The two went easily down the beach, Iannis grabbing his t-shirt and towel as he went. Arif helped him onto the bow of the boat, then retrieved the shore anchor, and hopped on the boat himself. He started the engine but left it ticking over as he pulled the boat gently backwards away from the shore, hauling rhythmically on the stern-anchor line. He stowed the coiled anchor warp with its short length of chain and fisherman’s anchor. Then, as the boat bobbed gently on the lapping waves, he settled himself at the wheel and they accelerated ostentatiously away from the beach.
“Wow,” shouted Iannis over the noise of the powerful outboard engine. He had planned to act really cool, as if this was nothing new to him, but it actually was a novel experience for someone who had only ever used the safe little day-boats his relatives rented out at their taverna in Thessaloniki. Those watching from the beach saw the graceful curve of the wake trace the path of the boat as it left the bay and turned west towards the h
eadland which hid Gemiler Island and Karacaoren from view. Arif treated Iannis to a fast circuit of the bay and then a slow trickle through the anchorage in Karacaoren, pointing out the Byzantine ruins on the little islands and the secluded rough taverna that served the anchorage.
“Good business here,” he confided. “You pay three times what you pay in town for a meal here, and they are full every night.”
“How come?” asked Iannis.
“Yachts,” came the simple reply. “This bay will be full of yachts tonight, and they have nowhere else to eat. Besides they are used to high prices – they have no idea what you pay in the village for food.”

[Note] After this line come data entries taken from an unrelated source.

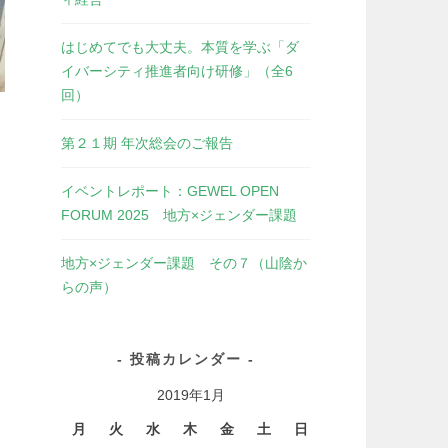
はじめてでも大丈夫。本質を学ぶ「ダ
イバーシティ推進者向け研修」（全6
回）
第２１期 年次総会のご報告
イベントレポート：GEWEL OPEN
FORUM 2025 地方×ジェンダー課題
地方×ジェンダー課題 その７（山陰か
らの声）
投稿カレンダー
2019年1月
月
火
水
木
金
土
日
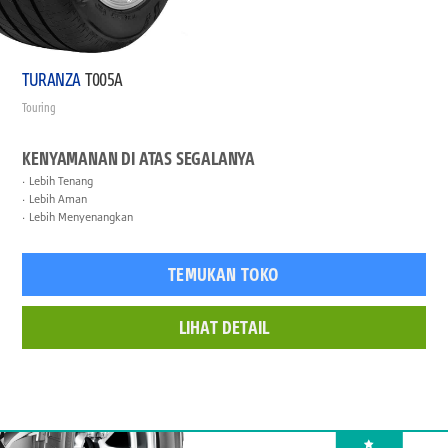
TURANZA
T005A
Touring
KENYAMANAN DI ATAS SEGALANYA
Lebih Tenang
Lebih Aman
Lebih Menyenangkan
TEMUKAN TOKO
LIHAT DETAIL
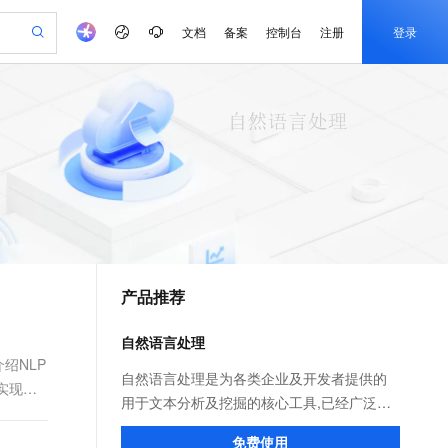
文档
备案
控制台
注册
登录
验
作计划
器
AI 活动
专业服务
服务伙伴合作计划
开发者社区
加入我们
产品动态
服务平台百炼
阿里云 OPC 创新助力计划
一站式生成采购清单，支持单品或批量购买
可编辑精美 PPT 文稿
S产品伙伴计划（繁花）
峰会
CS
造的大模型服务与应用开发平台
Agency Agents：拥有专属领域专家
AI 生产力先锋
Al MaaS 服务伙伴赋能合作
域名
博文
Careers
PolarDB Agentic Database
至高可申请百万元
 轻松生成专业的 PPT
开启高性价比 AI 编程新体验
弹性可伸缩的云计算服务
先锋实践拓展 AI 生产力的边界
发布
多领域专家智能体,一键组建 AI 虚拟交付团队
Token 补贴，五大权
计划
海大会
伙伴信用分合作计划
商标
问答
社会招聘
益加速 OPC 成功
帕鲁游戏服务器
SS
HappyHorse 打造一站式影视创作平台
飞天发布时刻
HOT
秒悟 Meoo CLI 支持一键部
划
备案
电子书
校园招聘
联机服务器，轻松开启游戏
视频创作，一键激活电商全链路生产力
稳定、安全、高性价比、高性能的云存储服务
所见，即是所愿
署项目至阿里云账号
可视化编排打通从文字构思到成片全链路闭环
更多支持
划
公司注册
镜像站
视频生成
语音识别与合成
 智能体与工作流应用
漫剧工坊：一站式动画创作平台
AI 实训营
Flink OSS 支持
合作伙伴培训与认证
产品推荐
划
上云迁移
站生成，高效打造优质广告素材
全接入的云上超级电脑
通过阿里云百炼高效搭建AI应用,助力高效开发
快速生产连贯的高质量长漫剧
从基础到进阶，Agent 创客手把手教你
AssumeRole 角色自定义
e-1.1-T2V
Qwen3-TTS-Flash
lScope
我要反馈
查询合作伙伴
畅细腻的高质量视频
离线语音合成大模型，多语言方言自适应，低延迟高稳定
n Alibaba Cloud ISV 合作
代维服务
建企业门户网站
10 分钟搭建微信、支付宝小程序
自然语言处理
百炼 Qwen3.7-Flash 系列模
创新加速
ope
登录合作伙伴管理后台
我要建议
站，无忧落地极速上线
以可视化方式快速构建移动和 PC 门户网站
国内短信简单易用，安全可靠，秒级触达，全球覆盖200+国家和地区。
高效部署网站，快速应用到小程序
型发布
绍NLP
e-1.1-I2V
Cosyvoice-V3-Flash
自然语言处理是为各类企业及开发者提供的
实现真
安全
畅自然，细节丰富
高表现力语音合成大模型，语音克隆听感自然
我要投诉
PolarDB
用于文本分析及挖掘的核心工具,已经广泛应
上云场景组合购
伴
Qoder CN V1.7.0 发布
漫剧创作，剧本、分镜、视频高效生成
100%兼容MySQL、PostgreSQL，兼容Oracle，支持集中和分布式
覆盖90%+业务场景，专享组合折扣价
用在电商、文化娱乐、金融、物流等行业客
2V
VPN
Fun-ASR
免费使用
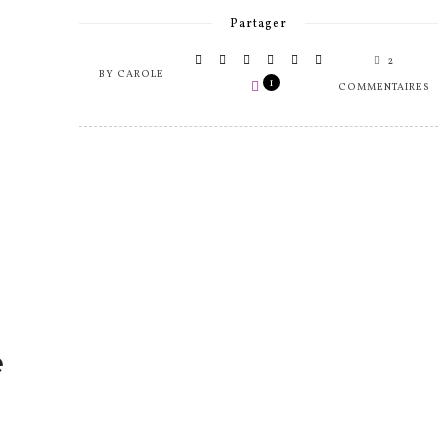
Partager
2
BY
CAROLE
1
COMMENTAIRES
e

“Ever thought of trying it yourself?”
“Yeah, I will do one year. Enough on my plate with the club in the village, but if I get someone to run it I might do this. Nice life – no crowds, no trouble, just people paying whatever you ask and tipping like crazy. Different sort of people from the ones in the cheap apartments in the village.”
They accelerated away from the anchorage and covered the short distance to Gemiler Island in a couple of minutes. Arif slowed again as they passed the end of the island and entered the channel between the island and the mainland shore. As the view opened up, Iannis could see the jumbled remains of houses and churches that seemed to cover all the available land.
“Wow,” he exclaimed again.
“This place was a famous old pilgrimage site,” explained Arif. “It’s covered with ancient stuff. Great sunsets from the top. You should go some day.”
They continued the gentle circumnavigation of the island, watching the swimmers, checking the sunbathers on the anchored yachts, and enjoying the experience of being watched by the people they were watching. Iannis was enjoying himself.